Dependência Crítica do Brasil em Fertilizantes
O Brasil enfrenta um momento delicado em sua produção agrícola, especialmente no que diz respeito ao abastecimento de fertilizantes. Atualmente, mais de 80% dos fertilizantes utilizados no país são importados, conforme destaca o professor Paulo Sérgio Pavinato, da Escola Superior de Agricultura Luiz de Queiroz da Universidade de São Paulo (Esalq/USP), em entrevista à Rádio USP. Essa dependência crítica traz à tona riscos significativos, como a pressão sobre preços e desafios no suprimento, que impactam diretamente a produção de alimentos.
Pavinato, que é engenheiro agrônomo e doutor em Agronomia/Agricultura, enfatiza que a vulnerabilidade brasileira é ainda mais evidente quando se trata de nutrientes essenciais. O Brasil importa aproximadamente 95% do nitrogênio, mais de 95% do potássio e cerca de 70% do fosfato que utiliza em sua agricultura. “A realidade é preocupante, pois a produção interna é quase inexistente”, afirmou o professor.
Ele ressalta que a instabilidade nos países fornecedores de fertilizantes pode gerar sérias consequências para o agronegócio brasileiro. No Oriente Médio, onde muitos desses insumos vêm, crises geopolíticas podem influenciar tanto os preços quanto a segurança do abastecimento para os ciclos agrícolas futuros. “Essas flutuações não afetam apenas o custo imediato, mas também a continuidade do suprimento necessário para atender à demanda agrícola”, alertou.
O Mercado Global e Seus Efeitos
O professor Pavinato também destacou como a reestruturação do mercado de fertilizantes impacta o Brasil. Com o Marrocos se consolidando como o principal fornecedor de fosfato, e a Arábia Saudita aumentando sua participação no mercado, o cenário torna-se ainda mais complexo. Além disso, as recentes restrições no fornecimento de nitrato pela Rússia complicam a chegada de insumos mais acessíveis, gerando pressão adicional sobre o mercado internacional.
Com a proximidade da nova safra, que deve ser iniciada entre julho e setembro, a situação se torna ainda mais crítica. Neste momento, o Brasil atravessa um período de entressafra, o que reduz a demanda imediata por fertilizantes. Contudo, se as restrições ao fornecimento continuarem, o impacto poderá ser sentido de forma mais aguda no agronegócio nacional.

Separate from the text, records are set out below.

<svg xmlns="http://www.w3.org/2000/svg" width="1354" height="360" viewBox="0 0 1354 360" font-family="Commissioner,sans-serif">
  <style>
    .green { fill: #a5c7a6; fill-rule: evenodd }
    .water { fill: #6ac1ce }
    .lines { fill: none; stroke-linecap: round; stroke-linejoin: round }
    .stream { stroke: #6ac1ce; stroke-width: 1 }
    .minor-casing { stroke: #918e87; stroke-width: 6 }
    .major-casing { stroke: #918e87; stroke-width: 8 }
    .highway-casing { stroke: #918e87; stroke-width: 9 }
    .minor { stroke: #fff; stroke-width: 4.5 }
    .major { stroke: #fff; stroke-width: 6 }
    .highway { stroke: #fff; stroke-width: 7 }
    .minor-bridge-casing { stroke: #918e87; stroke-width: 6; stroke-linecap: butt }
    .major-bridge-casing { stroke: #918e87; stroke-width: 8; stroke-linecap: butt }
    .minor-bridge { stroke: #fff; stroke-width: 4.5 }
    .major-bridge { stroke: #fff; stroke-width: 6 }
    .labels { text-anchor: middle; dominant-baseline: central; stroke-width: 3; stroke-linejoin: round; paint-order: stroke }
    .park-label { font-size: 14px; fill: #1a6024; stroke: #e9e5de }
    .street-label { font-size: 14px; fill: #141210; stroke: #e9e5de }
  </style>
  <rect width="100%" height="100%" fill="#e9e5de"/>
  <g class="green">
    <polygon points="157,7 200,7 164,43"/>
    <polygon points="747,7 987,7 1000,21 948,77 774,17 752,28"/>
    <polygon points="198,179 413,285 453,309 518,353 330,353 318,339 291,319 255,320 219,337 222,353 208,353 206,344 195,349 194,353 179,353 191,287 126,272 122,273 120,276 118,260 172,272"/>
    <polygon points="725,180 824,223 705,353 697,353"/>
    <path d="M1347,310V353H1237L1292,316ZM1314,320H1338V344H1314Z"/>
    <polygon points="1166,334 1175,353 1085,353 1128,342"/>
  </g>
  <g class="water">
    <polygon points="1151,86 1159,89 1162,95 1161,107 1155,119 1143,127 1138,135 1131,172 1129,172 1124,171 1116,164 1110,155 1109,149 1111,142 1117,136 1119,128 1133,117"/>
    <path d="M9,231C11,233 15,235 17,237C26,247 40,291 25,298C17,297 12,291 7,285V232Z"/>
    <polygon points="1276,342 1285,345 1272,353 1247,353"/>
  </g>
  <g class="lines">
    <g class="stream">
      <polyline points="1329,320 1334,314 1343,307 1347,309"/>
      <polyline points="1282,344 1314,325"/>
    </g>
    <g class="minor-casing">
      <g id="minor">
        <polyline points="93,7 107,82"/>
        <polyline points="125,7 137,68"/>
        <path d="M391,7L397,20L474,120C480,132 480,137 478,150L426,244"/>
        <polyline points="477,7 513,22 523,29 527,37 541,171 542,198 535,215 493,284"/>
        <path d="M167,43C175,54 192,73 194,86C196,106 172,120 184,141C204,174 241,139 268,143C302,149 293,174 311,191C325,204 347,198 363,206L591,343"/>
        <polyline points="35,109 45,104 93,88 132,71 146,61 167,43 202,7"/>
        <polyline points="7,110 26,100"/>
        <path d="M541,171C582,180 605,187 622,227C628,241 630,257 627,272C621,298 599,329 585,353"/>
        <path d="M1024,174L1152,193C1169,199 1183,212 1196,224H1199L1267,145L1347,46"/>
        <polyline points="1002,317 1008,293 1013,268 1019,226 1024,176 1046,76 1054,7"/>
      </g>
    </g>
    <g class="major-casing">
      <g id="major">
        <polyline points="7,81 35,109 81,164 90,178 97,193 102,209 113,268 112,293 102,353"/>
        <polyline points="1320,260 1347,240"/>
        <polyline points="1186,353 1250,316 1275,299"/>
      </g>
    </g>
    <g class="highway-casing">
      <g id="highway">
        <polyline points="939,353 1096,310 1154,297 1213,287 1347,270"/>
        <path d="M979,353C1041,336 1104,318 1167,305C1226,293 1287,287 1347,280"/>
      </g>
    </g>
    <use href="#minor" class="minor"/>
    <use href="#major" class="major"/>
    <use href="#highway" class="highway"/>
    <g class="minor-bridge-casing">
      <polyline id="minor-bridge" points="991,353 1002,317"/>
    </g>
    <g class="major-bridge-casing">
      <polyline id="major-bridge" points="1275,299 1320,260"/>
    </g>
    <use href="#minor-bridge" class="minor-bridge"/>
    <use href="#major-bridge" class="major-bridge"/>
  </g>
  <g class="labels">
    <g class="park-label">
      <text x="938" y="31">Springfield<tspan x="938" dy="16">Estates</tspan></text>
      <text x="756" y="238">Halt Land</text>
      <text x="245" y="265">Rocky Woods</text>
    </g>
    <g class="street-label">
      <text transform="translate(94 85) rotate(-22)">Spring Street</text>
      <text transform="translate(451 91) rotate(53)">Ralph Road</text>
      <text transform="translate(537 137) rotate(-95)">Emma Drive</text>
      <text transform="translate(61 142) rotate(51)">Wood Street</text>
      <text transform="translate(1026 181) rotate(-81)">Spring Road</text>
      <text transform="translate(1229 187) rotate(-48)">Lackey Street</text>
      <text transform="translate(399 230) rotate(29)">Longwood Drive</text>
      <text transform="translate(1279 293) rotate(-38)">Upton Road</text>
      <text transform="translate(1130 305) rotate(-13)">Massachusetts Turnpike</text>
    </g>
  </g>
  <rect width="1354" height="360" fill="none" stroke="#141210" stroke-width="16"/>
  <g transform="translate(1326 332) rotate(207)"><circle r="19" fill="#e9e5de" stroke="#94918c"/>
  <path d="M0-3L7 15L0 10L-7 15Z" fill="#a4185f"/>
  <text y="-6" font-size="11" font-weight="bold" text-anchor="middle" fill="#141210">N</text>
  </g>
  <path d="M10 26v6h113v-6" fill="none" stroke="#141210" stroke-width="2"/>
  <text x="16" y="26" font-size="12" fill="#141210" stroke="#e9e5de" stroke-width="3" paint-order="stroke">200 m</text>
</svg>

Combustíveis e Outros Desafios do Setor
Além da questão dos fertilizantes, Pavinato alerta para o encarecimento dos combustíveis, que também afeta o setor agrícola. O aumento nos custos operacionais para plantio, manejo e colheita é visível, assim como o impacto no transporte de insumos e na logística de distribuição de alimentos. “Os consumidores sentirão os efeitos no bolso, pois isso eleva os preços dos alimentos na ponta”, explicou.

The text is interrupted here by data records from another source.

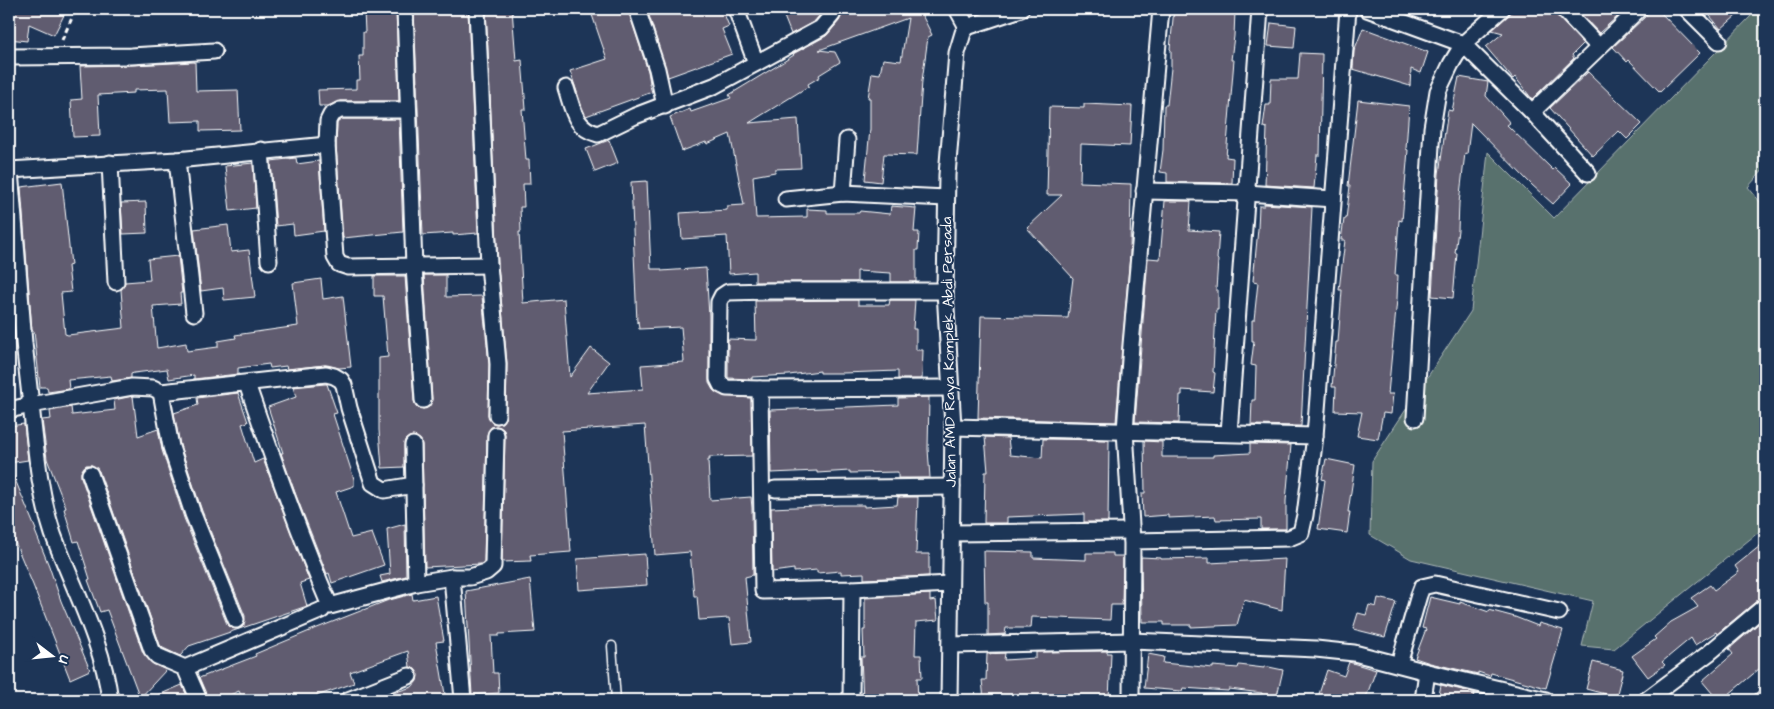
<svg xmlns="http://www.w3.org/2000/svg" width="1774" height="709" viewBox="0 0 1774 709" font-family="'Architects Daughter',sans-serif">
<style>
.green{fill:#58716d;stroke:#acb8b6}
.building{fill:#615c70;stroke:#fff}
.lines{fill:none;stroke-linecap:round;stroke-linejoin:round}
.service-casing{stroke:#fff;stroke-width:11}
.minor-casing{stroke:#fff;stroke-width:19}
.path{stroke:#fff;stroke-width:3;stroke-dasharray:5 4;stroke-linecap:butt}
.service{stroke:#1d3557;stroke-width:8}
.minor{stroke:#1d3557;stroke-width:15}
.labels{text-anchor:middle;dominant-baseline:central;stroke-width:4;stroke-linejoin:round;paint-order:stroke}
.street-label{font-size:15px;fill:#fff;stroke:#1d3557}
</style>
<rect width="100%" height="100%" fill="#1d3557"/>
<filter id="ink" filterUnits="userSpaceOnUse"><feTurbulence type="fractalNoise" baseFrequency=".02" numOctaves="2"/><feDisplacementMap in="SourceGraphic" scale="10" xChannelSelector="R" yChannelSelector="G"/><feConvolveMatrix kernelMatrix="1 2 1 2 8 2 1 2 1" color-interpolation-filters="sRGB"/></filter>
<g filter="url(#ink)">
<polygon class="green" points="1745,9 1765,9 1765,168 1748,187 1765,208 1765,527 1614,649 1582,646 1593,601 1411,559 1370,535 1372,461 1471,311 1488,152 1554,218 1751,16"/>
<g class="building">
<polygon points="9,9 67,9 54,35 29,24 27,41 9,39"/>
<polygon points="396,9 399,101 340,101 328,106 319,106 318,90 356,89 356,80 360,80 359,56 363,56 363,32 365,32 364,11"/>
<polygon points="414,9 468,9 478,233 453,235 453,233 423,235"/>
<polygon points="486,9 512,9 516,61 522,60 526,109 522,109 526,160 529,160 530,184 523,184 524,207 520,207 521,232 519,232 523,303 564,299 570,377 591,348 609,362 587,393 643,389 641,365 684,362 681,327 639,329 638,321 637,323 631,182 647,181 651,269 661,269 661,271 706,268 709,316 709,383 713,390 723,396 751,398 752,456 709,457 710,460 708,460 710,500 751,497 752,508 753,575 745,577 751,642 732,644 729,618 699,620 697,596 694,596 690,552 655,555 645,425 562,431 571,552 530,555 531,561 502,562 505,435 504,430 500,427 496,426 491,427 487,435 484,562 481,564 425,567 422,445 421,440 413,436 409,437 405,440 404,445 404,467 382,468 379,430 379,358 388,357 383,296 374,296 374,276 405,276 414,401 416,406 423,409 429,407 432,399 424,275 446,275 446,297 482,296 489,364 488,415 492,423 497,424 502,423 506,416 507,363 498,264"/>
<polygon points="590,9 628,9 648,71 650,83 649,83 652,92 586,116 582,107 570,71 607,59"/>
<polygon points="647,9 722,9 729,26 722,29 732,54 668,77"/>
<polygon points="781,9 825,9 815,21 791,34"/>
<polygon points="844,9 927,9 928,11 921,13 932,35 928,37 922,81 917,155 884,154 881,182 865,180 870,129 870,98 868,98 872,73 880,74 883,59 901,61 908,18 819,50 835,52 840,62 819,75 820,77 808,84 809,86 749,123 798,119 801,168 775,169 775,172 753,176 756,218 807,217 807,209 827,210 827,213 859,213 860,211 890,214 891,206 916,208 914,232 919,232 918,250 916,250 916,282 891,282 891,273 857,271 857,282 755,282 755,272 729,274 727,236 682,239 680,213 727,210 727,206 744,205 730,134 707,144 706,142 682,151 670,117 690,109 691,112 731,98 729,95 780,64 794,55 793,54 826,36 839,21"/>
<polygon points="1174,9 1210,12 1210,10 1235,11 1234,36 1231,60 1234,60 1226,157 1233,158 1232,183 1167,182 1167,173 1160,172 1163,150 1164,105 1167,105 1171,68 1171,50 1170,49"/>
<polygon points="1515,9 1554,9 1556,15 1583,44 1572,55 1574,58 1532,99 1515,77 1513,79 1486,47 1503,33 1492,30"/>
<polygon points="1576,9 1626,9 1599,33"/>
<polygon points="1648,9 1657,9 1700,53 1660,92 1629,60 1627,62 1613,47 1646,16"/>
<polygon points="1704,9 1744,9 1721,29"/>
<polygon points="1271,23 1296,26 1294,48 1268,46"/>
<polygon points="1363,28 1428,52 1421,73 1411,69 1410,86 1353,69 1354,51"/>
<polygon points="1300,53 1322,54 1320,155 1317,155 1314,188 1265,185 1267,128 1263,127 1266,105 1270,105 1271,79 1298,79"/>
<polygon points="195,62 196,91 238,90 240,130 200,131 200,121 170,122 168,89 134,90 134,93 98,95 100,136 73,137 71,100 82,99 80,66 132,65"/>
<polygon points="1588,72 1642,124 1627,139 1619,131 1593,156 1550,108"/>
<polygon points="1459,77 1488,82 1486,96 1510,123 1507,125 1553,170 1555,168 1572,184 1553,204 1532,185 1471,123 1467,154 1465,153 1459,203 1458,230 1455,253 1457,253 1453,298 1432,296 1439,174 1448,110 1452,111"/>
<polygon points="1358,100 1409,106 1406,149 1408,150 1402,221 1399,220 1395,275 1398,275 1397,299 1388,394 1393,394 1391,414 1383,413 1378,439 1357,436 1362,412 1335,411 1336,387 1332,387 1336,342 1338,342 1342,290 1339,290 1345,240 1341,240 1344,219 1346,219 1350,186 1348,186"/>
<polygon points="1084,104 1132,106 1130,146 1081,144 1080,182 1131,184 1130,255 1116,422 978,418 981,316 1068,318 1073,278 1027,228 1062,195 1047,195 1049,107 1084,108"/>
<polygon points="342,119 399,119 403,232 343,238 336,145 337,123"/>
<polygon points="609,140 618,163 595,172 586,149"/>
<polygon points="296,158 297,164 319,161 324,231 294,235 293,224 276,226 271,161"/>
<polygon points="253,163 256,208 230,211 225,166"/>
<polygon points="62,182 71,265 68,266 71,292 61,293 65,334 68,335 124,328 121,290 125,282 150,280 148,259 178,256 182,293 180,293 181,304 153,306 157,348 186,343 187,351 218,347 218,341 236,338 235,335 298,326 293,283 321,279 323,299 343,296 351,367 339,368 325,365 287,369 286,366 270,368 269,364 238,368 238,374 194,379 194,375 169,379 167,369 134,373 131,374 131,378 112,381 111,376 68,380 69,389 48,392 47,387 40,387 34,331 32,331 21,187"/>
<polygon points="1165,201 1191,201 1189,230 1219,232 1217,259 1218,260 1216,290 1218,290 1218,310 1216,310 1213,372 1215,373 1213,392 1182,390 1182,395 1180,395 1179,423 1135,422 1148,258 1160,259"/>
<polygon points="146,202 147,233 123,234 121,203"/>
<polygon points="1264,204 1312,207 1301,426 1251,425 1252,400 1255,400 1256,366 1251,365 1254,341 1252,341 1252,320 1254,320 1258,282 1253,281 1258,229 1259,206 1264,206"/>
<polygon points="228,225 231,252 249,250 255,297 224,300 223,288 201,291 194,229"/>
<polygon points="9,271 14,334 9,334"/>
<polygon points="858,300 858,305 889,305 890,300 915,300 913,329 916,329 916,350 923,350 922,379 898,379 898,371 843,373 820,373 820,371 789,375 752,377 752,379 728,378 728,339 756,340 755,301"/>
<polygon points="325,384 327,384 337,413 333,414 354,479 354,486 336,492 351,538 372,533 384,565 332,583 329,573 327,574 295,493 281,453 283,453 268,407 296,397 293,387"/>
<polygon points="238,393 248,422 242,424 254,463 263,459 309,580 300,583 307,606 189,646 180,656 163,648 160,645 99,471 92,465 86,465 81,472 81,477 143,653 153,664 166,670 140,698 107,610 100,612 88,580 90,579 78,541 74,542 64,509 66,508 47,459 42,420 51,419 50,411 71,407 72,415 115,410 114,400 133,396 138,436 158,429 162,450 184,518 227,624 231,628 239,629 244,625 245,616 202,511 180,445 174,413 198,405 197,398"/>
<polygon points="929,397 928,449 930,478 898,478 898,472 850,473 850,471 817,473 817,471 771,473 770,410 898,405 898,398"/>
<polygon points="24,424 28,460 9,463 9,426"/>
<polygon points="985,437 1008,438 1010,455 1042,458 1043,439 1109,440 1108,522 1084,522 1084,514 1007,517 1007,523 984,523 985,472 988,472"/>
<polygon points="1144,441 1162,442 1162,457 1213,457 1213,455 1250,453 1250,444 1291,445 1286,501 1286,529 1261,529 1261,519 1216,520 1215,516 1168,518 1168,515 1143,517 1142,493 1145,493"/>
<polygon points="1326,459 1355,465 1348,512 1350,512 1347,533 1318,529 1325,480 1322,479"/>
<polygon points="9,465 36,530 35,531 49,566 61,601 90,670 70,679 33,585 9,528"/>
<polygon points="898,497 918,497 916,554 929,554 929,576 864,579 864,573 841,574 841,571 817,573 817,570 794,572 794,569 772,572 771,508 840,505 864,505 864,507 897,505"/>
<polygon points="405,524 406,576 382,582 380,576 390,574 387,529"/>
<polygon points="1765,542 1765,597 1759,599 1717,634 1716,632 1695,645 1691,638 1662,662 1665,665 1648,677 1632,656 1656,639 1654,637 1671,622 1698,607 1691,598 1710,585 1714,590 1739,572 1735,566"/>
<polygon points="984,551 1033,552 1033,558 1086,560 1086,553 1113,553 1113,556 1123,556 1122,605 1111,605 1110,620 1032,617 1031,628 1006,628 1005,634 988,635 988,602 985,602"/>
<polygon points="645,554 647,585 579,590 577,559"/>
<polygon points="1141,557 1161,558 1161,559 1209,558 1209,563 1285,559 1282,610 1244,600 1237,625 1191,627 1191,625 1164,625 1164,622 1142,622"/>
<polygon points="530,579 535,632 499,634 499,636 491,636 493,673 498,673 499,693 472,695 466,591"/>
<polygon points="412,594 413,600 436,596 444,641 436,642 446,700 381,700 380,697 412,687 417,681 418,673 415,669 410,667 408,651 350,672 354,683 305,700 243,700 239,691 219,700 208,700 199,678 256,656 255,654 312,630 386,601"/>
<polygon points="930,594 930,601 936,600 938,620 916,622 915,655 921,655 922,678 917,678 918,700 863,700 861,657 864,657 863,630 865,630 865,598"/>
<polygon points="1430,597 1460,604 1460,602 1489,612 1489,610 1515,617 1538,626 1539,623 1563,630 1546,688 1491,673 1490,676 1478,672 1478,674 1430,663 1415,658 1426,629 1422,628"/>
<polygon points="1378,598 1396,602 1385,637 1353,629 1358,613 1366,615 1369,605 1376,607"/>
<polygon points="1765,618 1765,664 1722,700 1718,700 1702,681 1733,654 1729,649"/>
<polygon points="1107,651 1107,653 1111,653 1109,700 1035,700 1035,697 984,700 982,680 986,680 987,654 1005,653 1004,660 1036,658 1036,652"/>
<polygon points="1148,654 1164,657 1163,663 1213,668 1213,666 1238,668 1239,665 1264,668 1264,666 1283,670 1276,700 1262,700 1262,693 1229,689 1228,691 1183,688 1182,691 1144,688"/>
<polygon points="1349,662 1376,670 1365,700 1317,700 1327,670 1344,676"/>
<polygon points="1593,662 1623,670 1616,697 1586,689"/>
<polygon points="182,685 189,700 147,700"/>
<polygon points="1441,685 1475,693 1473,700 1438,700"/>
</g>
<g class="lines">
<g class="service-casing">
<polyline id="service" points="612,646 616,700"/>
</g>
<g class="minor-casing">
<g id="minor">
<polyline points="405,9 414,267 423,400"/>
<polyline points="477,9 489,265 498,364 497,415"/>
<polyline points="637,9 657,69 665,106"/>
<polyline points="736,9 756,63"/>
<polyline points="1367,9 1463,44 1451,64 1438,91 1432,128 1415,418"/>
<polyline points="1502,9 1463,44 1532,112 1588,173"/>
<polyline points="1563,9 1599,47"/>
<polyline points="1687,9 1719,41"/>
<polyline points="967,27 1021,9"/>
<polyline points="9,57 131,56 214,51"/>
<path d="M 566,88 C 573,109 574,128 598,134 L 635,116 L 714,86 L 821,28 L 832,15 L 835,9"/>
<polyline points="408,110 340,110 331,115 328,121 327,145 335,257 339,264 348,267 489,265"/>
<polyline points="1532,112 1639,9"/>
<polyline points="261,150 269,261"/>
<polyline points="177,160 194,313"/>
<polyline points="110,163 116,282"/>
<polyline points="9,170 177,160 327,145"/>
<polyline points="1144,191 1247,193 1333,199"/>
<polyline points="843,193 847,140"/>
<polyline points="786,199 843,193 946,198"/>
<polyline points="945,291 770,291 728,292 722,296 719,302 718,379 721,385 727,388 760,389 950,388"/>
<path d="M 247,384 C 273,459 299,534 330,606 L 416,583 L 452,577 L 470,577 L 486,572 L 493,566 L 496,435"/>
<polyline points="760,389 763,591 852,589 950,584"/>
<polyline points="9,410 31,405 24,343 10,170"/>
<polyline points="953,427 1315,436 1348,9"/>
<polyline points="1229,433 1260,9"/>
<polyline points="413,445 416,583"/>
<polyline points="90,474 152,650 157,656 185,668 322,610"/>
<polyline points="775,489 952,487"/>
<polyline points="951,533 1130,531"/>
<polyline points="1132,541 1289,538 1301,533 1305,515 1315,436"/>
<polyline points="452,577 463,700"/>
<polyline points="236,620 193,514 171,447 161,392 326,374 334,376 341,380 344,385 349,408 373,483 384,490 414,485"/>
<polyline points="950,645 1132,641 1316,649 1354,653 1427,672 1546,700"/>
<polyline points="1399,664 1419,595 1422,587 1435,584 1559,612"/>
<polyline points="185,668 199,700"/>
<path d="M 110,700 C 103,642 73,588 53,534 C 39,492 36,449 31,405 L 132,387 L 153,388 L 161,392"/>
<polyline points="348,700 409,676"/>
<polyline points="851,700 852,589"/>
<polyline points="949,700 953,427 945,291 947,175 957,53 963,33 967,27 957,9"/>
<polyline points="1131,700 1132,541 1125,431 1131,345 1161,9"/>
<polyline points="1423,700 1427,672"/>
<polyline points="1646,700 1709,653 1765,606"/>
<polyline points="1762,700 1765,698"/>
</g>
</g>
<polyline class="path" points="62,40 76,9"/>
<use href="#service" class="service"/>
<use href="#minor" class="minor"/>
</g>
</g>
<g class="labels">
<g class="street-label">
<text transform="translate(949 352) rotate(-91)">Jalan AMD Raya Komplek Abdi Persada</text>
</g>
</g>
<rect width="1774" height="709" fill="none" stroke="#1d3557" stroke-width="30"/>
<rect x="15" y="15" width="1744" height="679" fill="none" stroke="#fff" stroke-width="2" filter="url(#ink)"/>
<g transform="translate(52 656) rotate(106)" stroke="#1d3557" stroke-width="4" paint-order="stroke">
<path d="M0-4L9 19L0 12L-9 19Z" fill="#ffffff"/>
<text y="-8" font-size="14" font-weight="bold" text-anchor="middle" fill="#ffffff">U</text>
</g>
</svg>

Com a importação de cerca de 40 milhões de toneladas de fertilizantes, a dependência do Brasil em relação ao mercado externo fica clara. Embora nem todos esses insumos provêm de regiões com tensões atuais, as dificuldades logísticas e restrições comerciais entre grandes produtores refletem-se em cadeia sobre países importadores, incluindo o Brasil.
Embora o impacto sobre as exportações brasileiras de alimentos seja considerado menor, dado que o Oriente Médio não é um destino principal, a dependência de fertilizantes e insumos energéticos torna o Brasil vulnerável a flutuações globais nos preços. Produtos com maior valor agregado, que são transportados em contêineres, enfrentam pressão adicional no custo do frete, repercutindo nos preços ao consumidor.
Perspectivas e Soluções para o Futuro
Pavinato fez uma observação positiva, mencionando que o Brasil possui um Plano Nacional de Fertilizantes destinado a fortalecer a produção interna a longo prazo. Apesar disso, ele acredita que a autossuficiência completa não será uma realidade. “Até 2050, com os investimentos previstos, poderemos atender 50% da demanda local. No entanto, a autossuficiência plena está fora de alcance devido à escassez de reservas de fosfato e potássio, além do alto custo energético para a produção de nitrogenados”, ponderou.
O especialista enfatizou que o verdadeiro desafio não é eliminar as importações, mas sim minimizar a vulnerabilidade do Brasil nesse contexto. Para isso, ele defende uma produção nacional mais robusta e estável, capaz de suportar as frequentes rupturas no mercado internacional que têm ocorrido.
Pavinato ainda destacou a importância do fosfato além do uso agrícola, pois ele é crucial na produção de baterias e na conservação de alimentos processados. Isso torna o fosfato um insumo estratégico cuja demanda pode aumentar, intensificando a competição global por suas reservas. “Praticamente todos os alimentos processados utilizam fosfato de alguma forma para preservação, o que acaba impactando diretamente a segurança alimentar”, concluiu.